O senador Jorge Seif (PL-SC) foi quem apresentou o requerimento para a audiência (REQ 35/2025 – CDH) e dirigiu o debate. Segundo o senador, o tema do tráfico humano precisa ser tratado com urgência e responsabilidade.

Seif ressaltou que a exploração sexual infantil é uma face especialmente grave desse tipo de crime. Para o senador, o apoio internacional é essencial para o combate ao tráfico humano. O senador prometeu encontrar o “gap” na legislação que impediria a atuação de agentes disfarçados.

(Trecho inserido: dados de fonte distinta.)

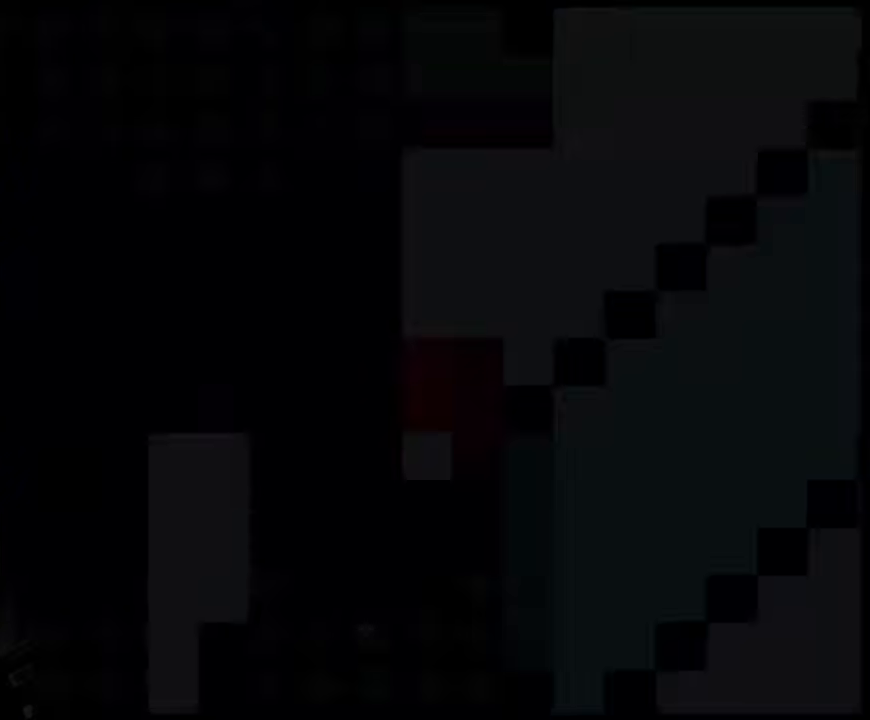
{"buttons": [], "events": []}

Ele ainda lembrou que, no ano de 2023, foram registrados mais de 80 mil desaparecidos no Brasil.

— Trata-se de um crime transnacional e bilionário, com diversas formas de exploração. Se dermos as mãos, nenhuma mãe vai chorar mais no Brasil — apontou o senador, cobrando do poder público políticas públicas mais efetivas.  

A presidente da comissão, senadora Damares Alves (Republicanos-DF), reconheceu que o assunto é delicado e sério. Ela lembrou que este mês é dedicado à campanha Maio Laranja, de combate ao abuso e à exploração sexual infantil, e lamentou a pouca presença de senadores na audiência. Segundo a senadora, quando alguns parlamentares tocam no assunto, são convidados “a calar a boca”.

— O Brasil está acordando e a sociedade exige de nós uma resposta. Temos dentro do Parlamento pessoas preocupadas com o tema — declarou.

A coordenadora da Unidade Nacional de Enfrentamento ao Tráfico Internacional de Pessoas e ao Contrabando de Migrantes (UNTC) do Ministério Público Federal, Stella Fátima Scampini, disse que o tema é muitas vezes invisibilizado. Ela defendeu o fortalecimento de políticas públicas para combater o tráfico humano e defendeu união no combate ao problema.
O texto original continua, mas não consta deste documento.